Environment Variables for cost optimization

  1. use_rds - if this environment variable is set to "true", the Terraform will provision an RDS instance and the Django app will connect to it. If it is "false", a postgres container will be provisioned inside of the same EC2 instance that Django exists in, thus saving costs.
  2. use_vpc - this is a misnomer, since EC2 must always use a VPC, but if this is set to "true", the Terraform will provision a specific VPC including public and private subnets for the database and ec2 instance. It will provision an ALB, NAT Gateway, ENI, ACM certs for SSL to the load balancer, and Route53 routes and VPC security groups to connect everything securely. It will also provision an Nginx service inside the EC2 instance that will listen on port 80 (from behind the SSL enabled ALB) and route requests to Django.
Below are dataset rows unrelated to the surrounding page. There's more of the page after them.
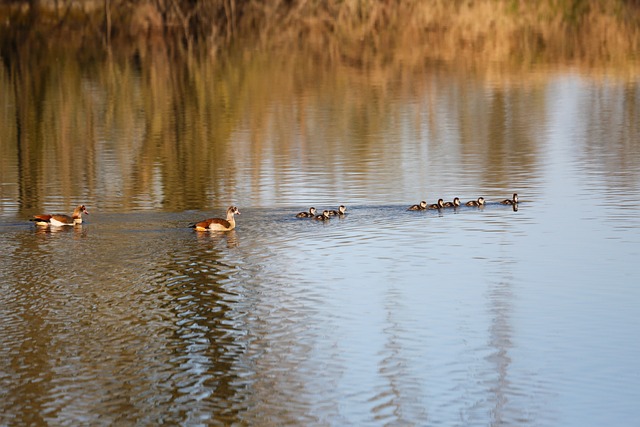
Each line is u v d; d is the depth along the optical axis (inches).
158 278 1881.2
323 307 1731.1
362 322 1657.2
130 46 6181.1
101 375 1440.7
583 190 2682.1
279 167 3041.3
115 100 4426.7
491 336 1593.3
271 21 6825.8
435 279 1897.1
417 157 3186.5
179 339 1576.0
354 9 6732.3
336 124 3848.4
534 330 1622.8
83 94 4569.4
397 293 1809.8
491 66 5492.1
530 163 3080.7
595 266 1973.4
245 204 2524.6
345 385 1414.9
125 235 2206.0
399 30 6619.1
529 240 2174.0
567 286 1849.2
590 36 6496.1
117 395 1376.7
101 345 1549.0
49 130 3747.5
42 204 2532.0
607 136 3548.2
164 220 2352.4
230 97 4520.2
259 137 3582.7
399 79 5054.1
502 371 1461.6
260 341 1568.7
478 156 3198.8
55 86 4781.0
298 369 1465.3
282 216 2397.9
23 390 1390.3
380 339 1582.2
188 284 1850.4
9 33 6471.5
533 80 5012.3
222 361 1492.4
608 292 1813.5
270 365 1478.8
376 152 3280.0
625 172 2915.8
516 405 1355.8
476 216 2402.8
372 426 1298.0
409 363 1488.7
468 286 1851.6
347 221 2345.0
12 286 1829.5
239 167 3038.9
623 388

However, this was an expensive infrastructure stack for a portfolio website that isn't expecting tons of traffic. When this variable is set to "false" the only thing that is provisioned instead of all of the above is an Nginx service running inside of EC2 that will be doing the load balancing from a public facing address. This Nginx service will be listening on port 443, with SSL certs enabled by certbot from the EC2 instance rather than ACM, keeping things simple.